Dataset records
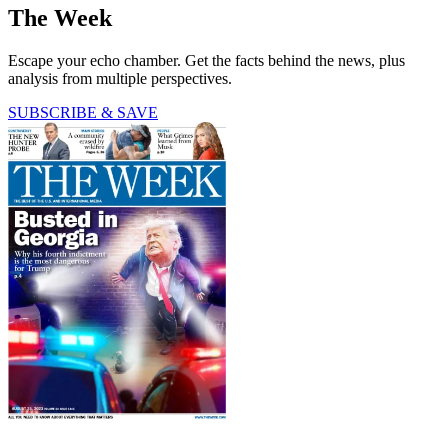
The Week
Escape your echo chamber. Get the facts behind the news, plus
analysis from multiple perspectives.
SUBSCRIBE & SAVE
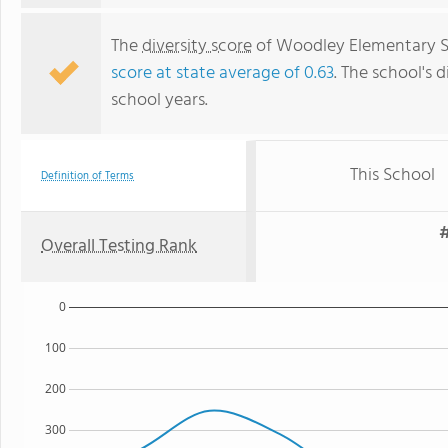
The
diversity score
of Woodley Elementary Sch
score at state average of 0.63
. The school's d
school years.
This School
Definition of Terms
#
Overall Testing Rank
0
100
200
300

What is required
Each record above is to be copied out exactly; its pictures are not.

Solution for this problem
The Week
Escape your echo chamber. Get the facts behind the news, plus
analysis from multiple perspectives.
SUBSCRIBE & SAVE
The
diversity score
of Woodley Elementary Sch
score at state average of 0.63
. The school's d
school years.
This School
Definition of Terms
#
Overall Testing Rank
0
100
200
300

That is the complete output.